╭──

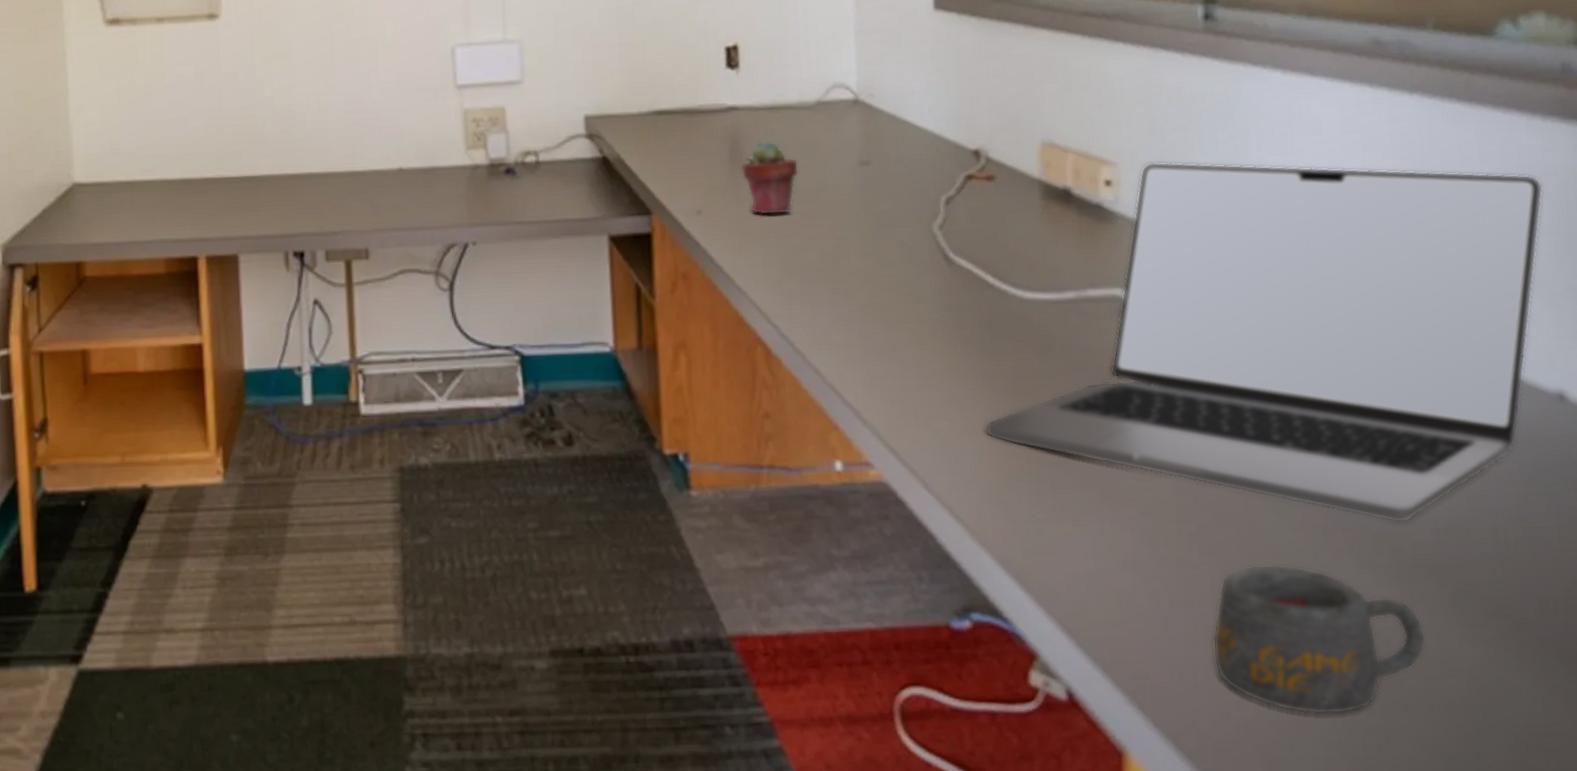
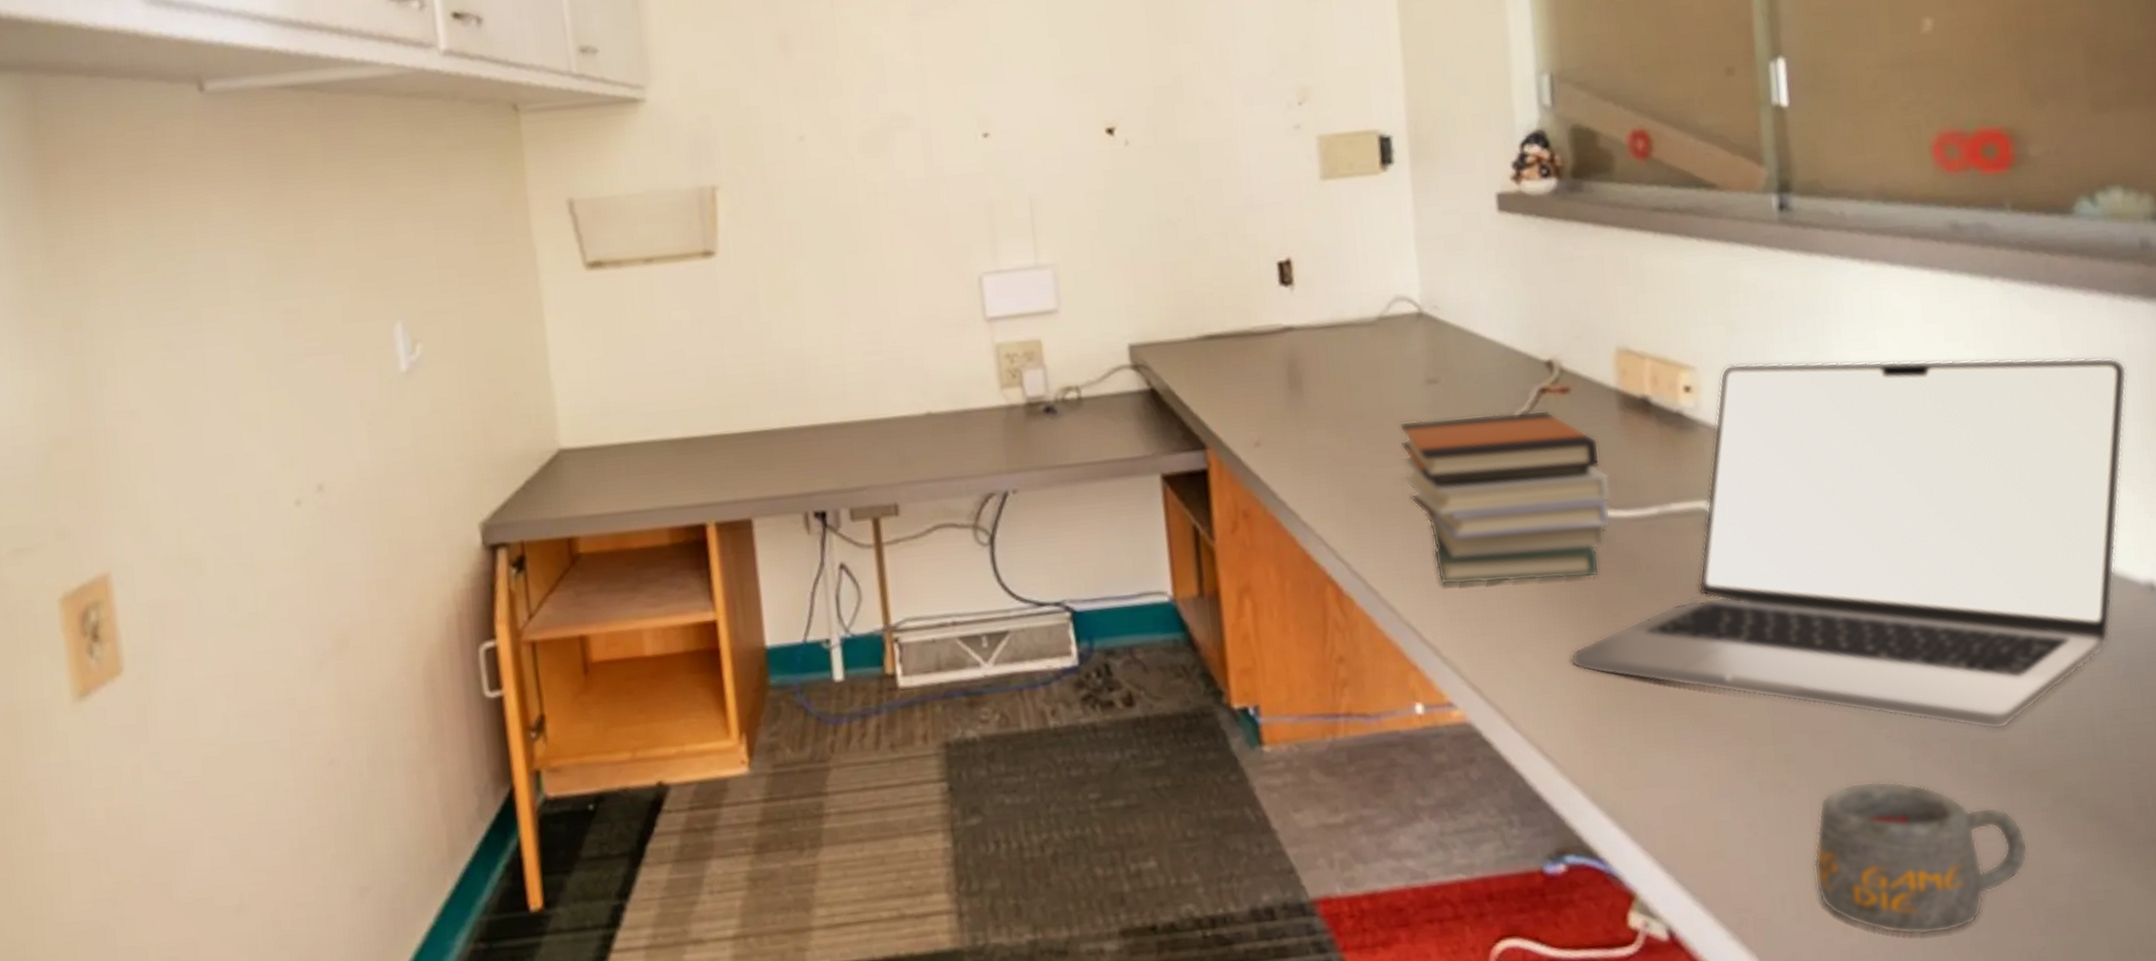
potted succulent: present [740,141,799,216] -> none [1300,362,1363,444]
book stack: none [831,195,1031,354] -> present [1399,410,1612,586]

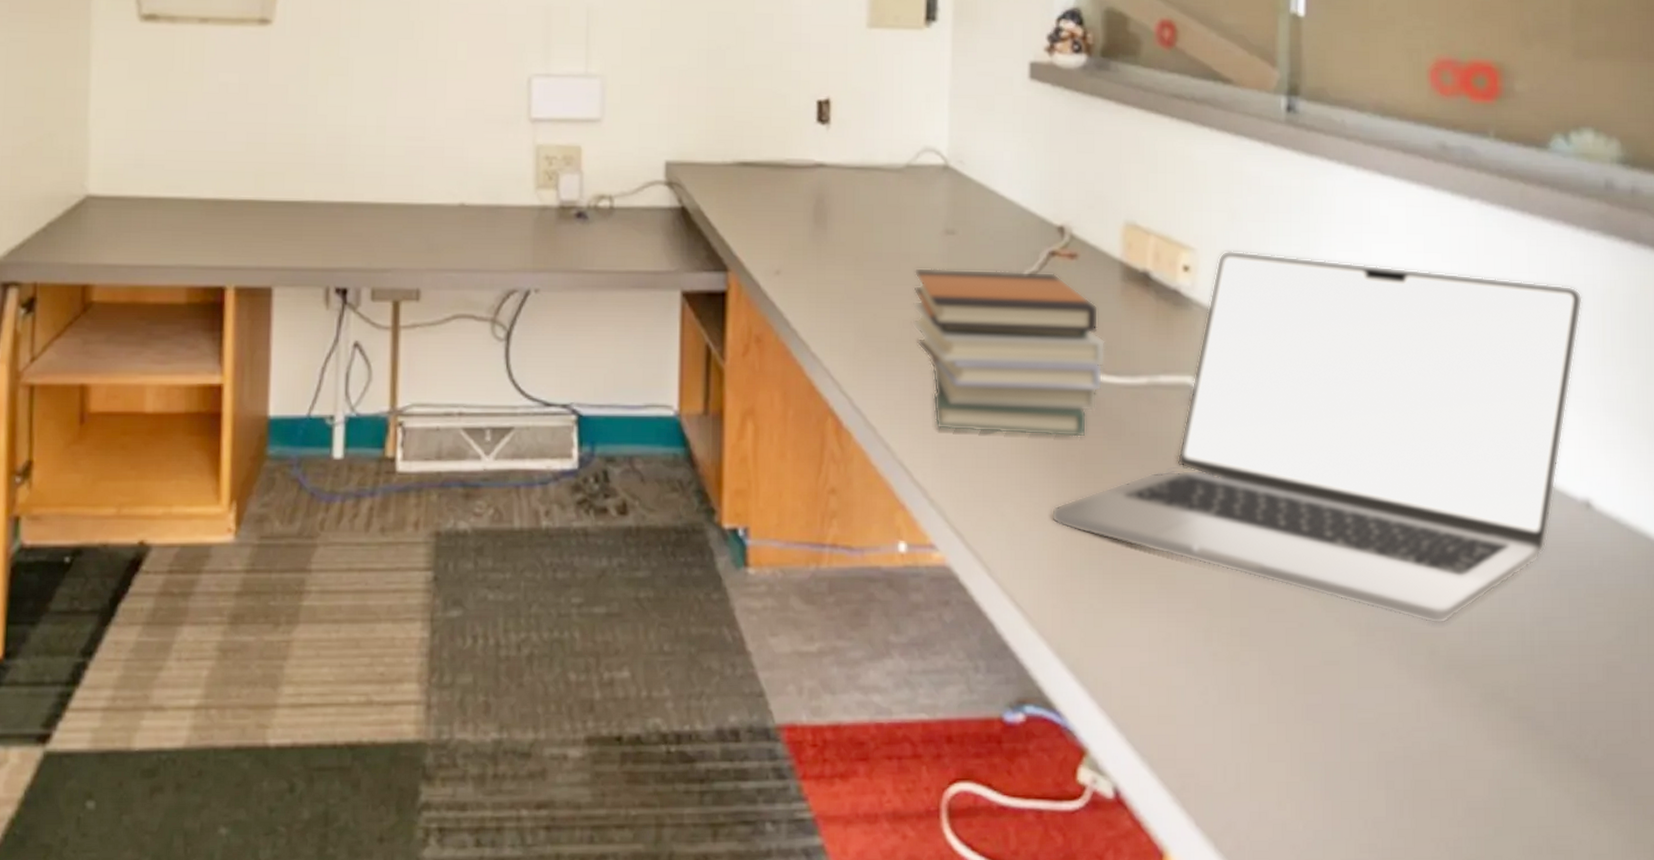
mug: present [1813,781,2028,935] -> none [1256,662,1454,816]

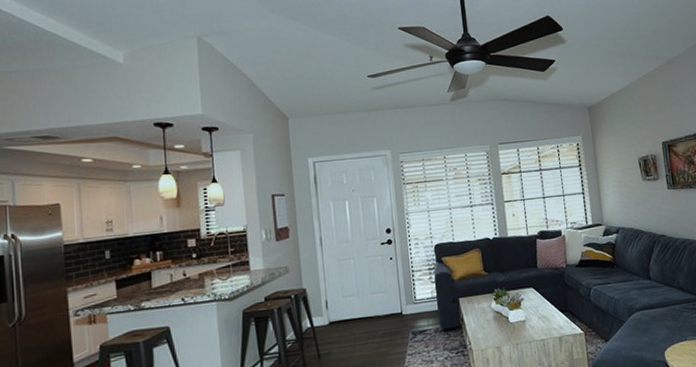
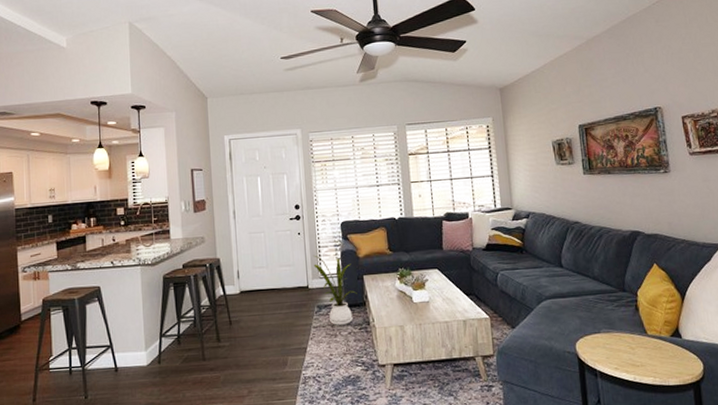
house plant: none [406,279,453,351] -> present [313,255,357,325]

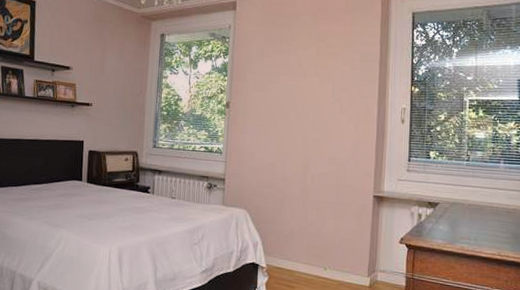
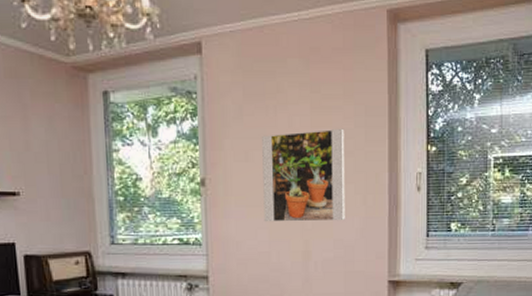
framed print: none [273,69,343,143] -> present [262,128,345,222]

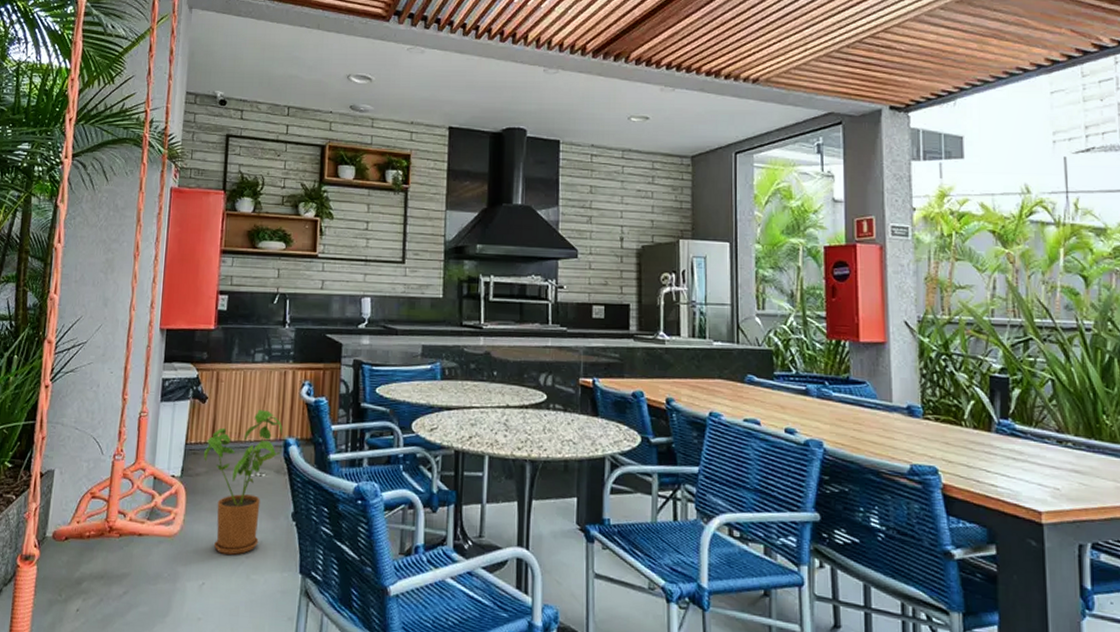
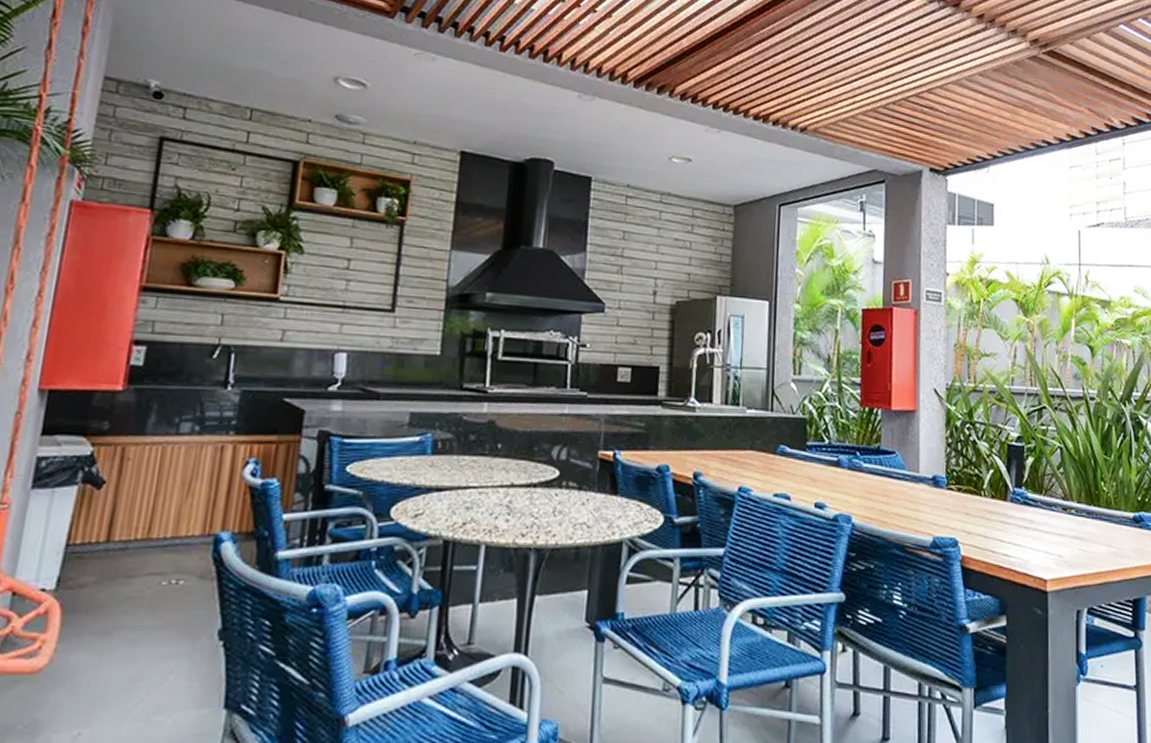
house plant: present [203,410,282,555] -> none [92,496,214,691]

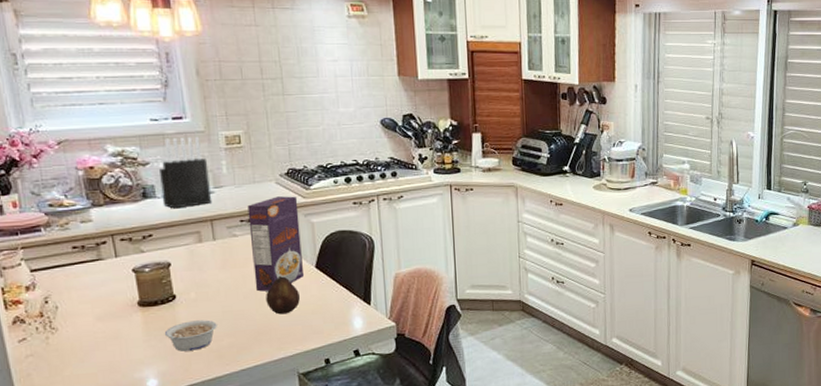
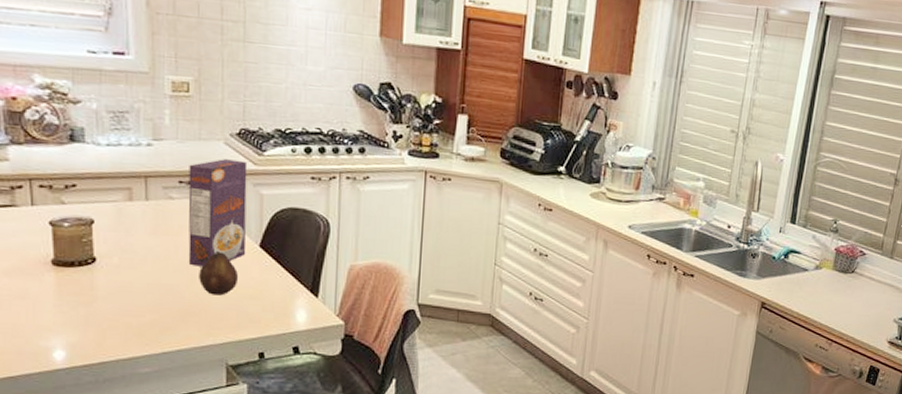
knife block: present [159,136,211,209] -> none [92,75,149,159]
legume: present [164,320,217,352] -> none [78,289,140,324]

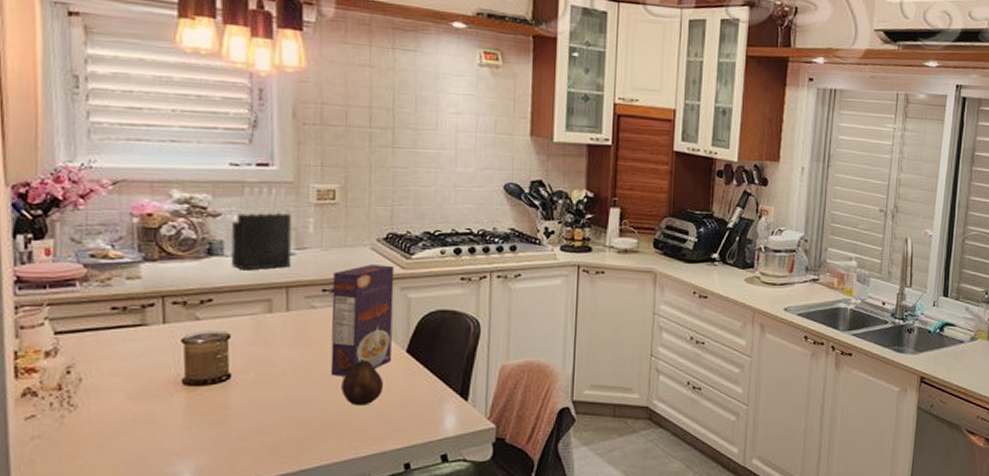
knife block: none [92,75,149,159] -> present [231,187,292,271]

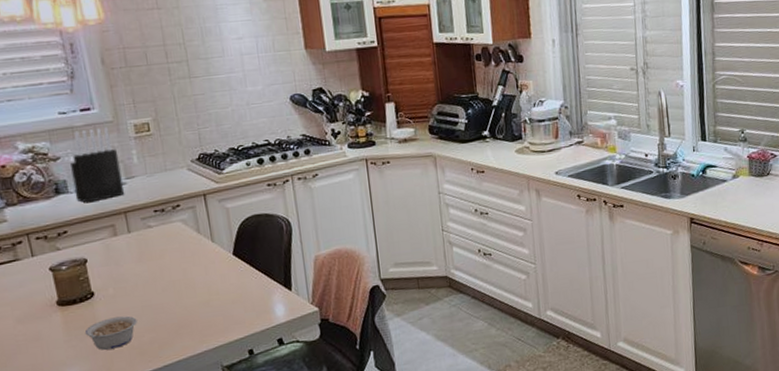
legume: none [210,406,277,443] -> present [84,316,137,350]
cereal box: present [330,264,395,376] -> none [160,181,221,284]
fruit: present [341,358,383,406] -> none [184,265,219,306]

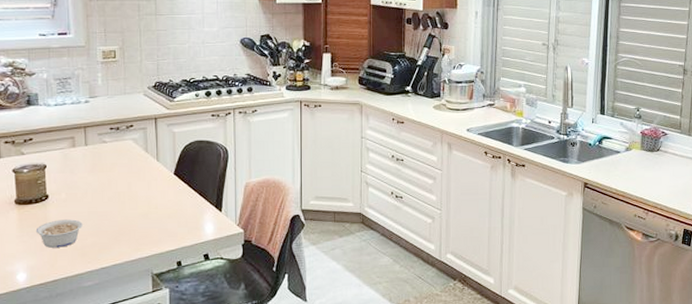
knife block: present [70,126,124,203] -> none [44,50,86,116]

╰──

■ **Exercise aim**: Working from the records above, reproduce exactly the lines from the one with "knife block: none" through the last line, without the pictures.

■ **Written response**:
knife block: none [92,75,149,159] -> present [231,187,292,271]

legume: none [210,406,277,443] -> present [84,316,137,350]
cereal box: present [330,264,395,376] -> none [160,181,221,284]
fruit: present [341,358,383,406] -> none [184,265,219,306]

knife block: present [70,126,124,203] -> none [44,50,86,116]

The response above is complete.